Renverse du souffle, Atemwende, désigne le moment précis où s’inverse le souffle de la respiration, là où il s’arrête en quelque sorte. Dans le mouvement de la vie qui nous propulse au-dehors - expiration - et que nous ravalons sans cesse - inspiration -, une volonté s’efforce de perpétuer le souffle. Elle gît dans l’entre-deux, et la régularité de la renverse, sa mesure ou ses cassures de rythme, ses malaises, manifestent peut-être mieux l’existence particulière que le souffle qui jaillit en mots. Le chant serait l’émergence de cette existence dans l’espace que nous habitons tous « sous les bourrasques de métaphores ». Un chant ici dissonant, disharmonique, vacarme. Même écrit dans une langue nouvelle qui en soi l’invente, ce tournant (atem) du souffle (wende), sitôt qu’il est dit, se heurte à la densité d’un symbole, l’histoire du chant juif auquel est inévitablement lié le poète d’origine juive allemande. « Plus d’art de sable, plus de livre de sable, plus de maître. / Rien d’acquis aux dés. Combien / de muets ? / Dix-et-sept. // Ta question - ta réponse. / Ton chant, qu’est-ce qu’il sait ? // Dans la neige enfoui / Eig-en-oui, / È-e-i. »

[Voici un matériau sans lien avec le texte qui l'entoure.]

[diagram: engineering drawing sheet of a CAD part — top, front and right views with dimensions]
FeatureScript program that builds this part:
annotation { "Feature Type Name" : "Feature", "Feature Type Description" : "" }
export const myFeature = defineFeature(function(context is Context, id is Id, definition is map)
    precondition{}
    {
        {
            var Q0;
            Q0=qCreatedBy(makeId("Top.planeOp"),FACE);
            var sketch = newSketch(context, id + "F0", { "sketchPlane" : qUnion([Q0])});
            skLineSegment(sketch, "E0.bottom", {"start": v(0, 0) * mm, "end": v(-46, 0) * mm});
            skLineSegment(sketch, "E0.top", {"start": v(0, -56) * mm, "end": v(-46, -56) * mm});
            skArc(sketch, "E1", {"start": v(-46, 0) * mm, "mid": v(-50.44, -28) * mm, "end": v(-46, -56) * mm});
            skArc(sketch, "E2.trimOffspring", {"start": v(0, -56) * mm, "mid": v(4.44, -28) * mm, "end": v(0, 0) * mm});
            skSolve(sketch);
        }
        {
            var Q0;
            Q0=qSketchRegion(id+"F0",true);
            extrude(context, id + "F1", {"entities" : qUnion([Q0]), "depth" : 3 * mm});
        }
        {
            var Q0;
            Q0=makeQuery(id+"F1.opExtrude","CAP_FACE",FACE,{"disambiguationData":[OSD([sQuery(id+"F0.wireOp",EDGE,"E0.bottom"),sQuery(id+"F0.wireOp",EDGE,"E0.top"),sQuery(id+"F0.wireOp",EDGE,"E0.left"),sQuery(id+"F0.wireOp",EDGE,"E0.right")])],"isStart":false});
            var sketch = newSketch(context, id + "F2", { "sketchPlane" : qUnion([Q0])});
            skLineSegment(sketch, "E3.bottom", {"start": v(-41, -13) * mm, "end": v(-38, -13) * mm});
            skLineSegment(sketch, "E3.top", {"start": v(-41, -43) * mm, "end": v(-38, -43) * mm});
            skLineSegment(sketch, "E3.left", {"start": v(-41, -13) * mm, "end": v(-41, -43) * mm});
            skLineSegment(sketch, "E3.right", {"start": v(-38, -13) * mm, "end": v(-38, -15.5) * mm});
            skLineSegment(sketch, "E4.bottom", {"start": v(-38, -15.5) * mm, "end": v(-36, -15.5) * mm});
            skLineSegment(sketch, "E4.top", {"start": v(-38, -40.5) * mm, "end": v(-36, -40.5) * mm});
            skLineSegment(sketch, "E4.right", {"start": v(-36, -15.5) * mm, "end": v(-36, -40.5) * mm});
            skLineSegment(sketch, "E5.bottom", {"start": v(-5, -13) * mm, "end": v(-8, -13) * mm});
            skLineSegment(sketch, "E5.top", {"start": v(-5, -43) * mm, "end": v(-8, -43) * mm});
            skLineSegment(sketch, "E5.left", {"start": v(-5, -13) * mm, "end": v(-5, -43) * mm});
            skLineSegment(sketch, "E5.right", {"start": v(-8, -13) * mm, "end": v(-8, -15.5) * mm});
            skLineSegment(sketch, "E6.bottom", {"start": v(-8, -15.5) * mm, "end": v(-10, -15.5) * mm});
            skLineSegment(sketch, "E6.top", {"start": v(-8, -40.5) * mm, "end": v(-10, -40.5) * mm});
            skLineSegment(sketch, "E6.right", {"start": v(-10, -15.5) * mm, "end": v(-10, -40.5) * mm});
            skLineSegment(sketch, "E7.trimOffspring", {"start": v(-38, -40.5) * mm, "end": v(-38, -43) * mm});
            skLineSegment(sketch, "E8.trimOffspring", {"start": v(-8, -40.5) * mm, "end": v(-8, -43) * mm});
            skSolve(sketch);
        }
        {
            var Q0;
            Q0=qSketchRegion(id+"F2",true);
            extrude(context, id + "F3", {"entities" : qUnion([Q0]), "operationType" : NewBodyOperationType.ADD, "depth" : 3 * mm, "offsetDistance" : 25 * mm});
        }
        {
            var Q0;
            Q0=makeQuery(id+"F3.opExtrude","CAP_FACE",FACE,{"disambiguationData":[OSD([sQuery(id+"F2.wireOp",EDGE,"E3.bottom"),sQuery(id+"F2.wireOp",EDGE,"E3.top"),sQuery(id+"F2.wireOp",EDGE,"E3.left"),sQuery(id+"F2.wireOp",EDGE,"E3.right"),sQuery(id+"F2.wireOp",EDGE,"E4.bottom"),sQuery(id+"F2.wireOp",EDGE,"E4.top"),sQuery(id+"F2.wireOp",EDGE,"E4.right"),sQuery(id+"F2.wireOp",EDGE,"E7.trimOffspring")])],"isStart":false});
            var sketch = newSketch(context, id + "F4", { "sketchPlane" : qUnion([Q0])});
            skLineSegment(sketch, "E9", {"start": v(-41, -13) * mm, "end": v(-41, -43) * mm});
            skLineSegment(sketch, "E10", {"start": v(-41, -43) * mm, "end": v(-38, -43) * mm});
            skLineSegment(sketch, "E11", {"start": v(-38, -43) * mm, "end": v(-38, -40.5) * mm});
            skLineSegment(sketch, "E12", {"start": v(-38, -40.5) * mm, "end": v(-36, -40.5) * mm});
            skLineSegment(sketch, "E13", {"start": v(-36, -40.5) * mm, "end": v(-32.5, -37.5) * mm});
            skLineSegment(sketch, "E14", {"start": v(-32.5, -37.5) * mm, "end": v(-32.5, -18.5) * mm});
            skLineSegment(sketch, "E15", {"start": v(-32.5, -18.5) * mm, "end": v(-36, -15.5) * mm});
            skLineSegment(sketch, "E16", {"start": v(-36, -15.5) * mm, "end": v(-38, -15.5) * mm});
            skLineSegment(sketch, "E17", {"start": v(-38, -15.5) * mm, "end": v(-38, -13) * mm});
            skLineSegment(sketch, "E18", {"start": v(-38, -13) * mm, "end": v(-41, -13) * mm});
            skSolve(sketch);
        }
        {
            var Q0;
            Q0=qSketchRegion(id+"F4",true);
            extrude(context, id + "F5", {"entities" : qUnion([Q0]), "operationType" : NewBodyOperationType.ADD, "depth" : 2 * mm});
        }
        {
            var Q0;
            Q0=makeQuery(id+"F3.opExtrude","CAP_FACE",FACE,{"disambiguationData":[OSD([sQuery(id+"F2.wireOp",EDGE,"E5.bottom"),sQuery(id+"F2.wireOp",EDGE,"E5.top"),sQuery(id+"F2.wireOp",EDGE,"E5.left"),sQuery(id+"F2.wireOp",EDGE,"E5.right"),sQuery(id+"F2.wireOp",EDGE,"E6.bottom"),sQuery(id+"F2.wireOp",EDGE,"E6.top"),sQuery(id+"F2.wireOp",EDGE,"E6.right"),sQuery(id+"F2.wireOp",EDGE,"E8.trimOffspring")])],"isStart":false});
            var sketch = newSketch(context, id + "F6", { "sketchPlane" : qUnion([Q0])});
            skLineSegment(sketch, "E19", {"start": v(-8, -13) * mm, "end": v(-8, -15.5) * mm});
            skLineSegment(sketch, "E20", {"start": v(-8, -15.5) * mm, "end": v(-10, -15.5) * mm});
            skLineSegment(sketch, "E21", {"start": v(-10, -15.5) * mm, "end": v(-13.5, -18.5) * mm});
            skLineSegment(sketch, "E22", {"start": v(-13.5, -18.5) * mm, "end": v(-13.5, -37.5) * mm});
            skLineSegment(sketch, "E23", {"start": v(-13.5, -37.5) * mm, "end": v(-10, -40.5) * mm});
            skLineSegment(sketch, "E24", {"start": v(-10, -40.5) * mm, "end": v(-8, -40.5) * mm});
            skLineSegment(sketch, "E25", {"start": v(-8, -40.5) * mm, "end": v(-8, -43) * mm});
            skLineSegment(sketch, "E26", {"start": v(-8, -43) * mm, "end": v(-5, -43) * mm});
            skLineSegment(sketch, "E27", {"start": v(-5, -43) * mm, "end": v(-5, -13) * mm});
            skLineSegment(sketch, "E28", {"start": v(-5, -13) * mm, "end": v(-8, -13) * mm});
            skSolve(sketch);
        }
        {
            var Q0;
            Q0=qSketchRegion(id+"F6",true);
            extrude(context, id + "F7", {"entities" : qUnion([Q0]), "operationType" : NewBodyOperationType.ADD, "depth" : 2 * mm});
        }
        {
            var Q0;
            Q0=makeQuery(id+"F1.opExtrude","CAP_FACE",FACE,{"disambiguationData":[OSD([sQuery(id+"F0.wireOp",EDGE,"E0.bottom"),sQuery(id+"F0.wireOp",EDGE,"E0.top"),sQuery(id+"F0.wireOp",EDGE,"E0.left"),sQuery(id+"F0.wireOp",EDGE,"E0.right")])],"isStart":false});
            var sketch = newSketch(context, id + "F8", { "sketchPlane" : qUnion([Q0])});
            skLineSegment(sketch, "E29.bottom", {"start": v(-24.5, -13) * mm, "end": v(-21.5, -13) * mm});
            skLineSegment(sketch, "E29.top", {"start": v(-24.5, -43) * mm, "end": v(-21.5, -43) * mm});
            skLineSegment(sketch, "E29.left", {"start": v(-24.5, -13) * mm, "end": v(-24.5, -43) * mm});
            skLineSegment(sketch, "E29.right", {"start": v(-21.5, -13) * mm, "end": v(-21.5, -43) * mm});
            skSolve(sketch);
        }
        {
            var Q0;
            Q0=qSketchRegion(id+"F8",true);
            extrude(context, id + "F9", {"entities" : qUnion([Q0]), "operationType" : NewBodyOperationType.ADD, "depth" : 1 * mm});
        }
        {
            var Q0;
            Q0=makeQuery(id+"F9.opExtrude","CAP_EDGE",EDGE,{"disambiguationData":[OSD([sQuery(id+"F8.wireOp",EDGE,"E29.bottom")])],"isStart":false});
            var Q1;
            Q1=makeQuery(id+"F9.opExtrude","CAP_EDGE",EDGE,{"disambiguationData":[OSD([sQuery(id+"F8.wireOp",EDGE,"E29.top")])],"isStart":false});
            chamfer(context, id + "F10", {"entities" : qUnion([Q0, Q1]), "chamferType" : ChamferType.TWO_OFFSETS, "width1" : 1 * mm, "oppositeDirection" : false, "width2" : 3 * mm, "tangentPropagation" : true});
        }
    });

On sait que les poèmes du recueil Atemwende ont été écrits durant les deux années qui ont suivi le premier internement psychiatrique de Paul Celan, entre 1963 et 1965. Le fait qu’ils n’aient été traduits entièrement que cette année et tous s’accordent sur la valeur du poète démontre la difficulté que posait l’interprétation de cette quête tragique de l’avant-signe.
Cette poésie néanmoins nous parle, te parle, « un cerveau neuf fleurit pour toi ». Parce qu’il n’y a pas de chant sans espoir d’un lendemain autre.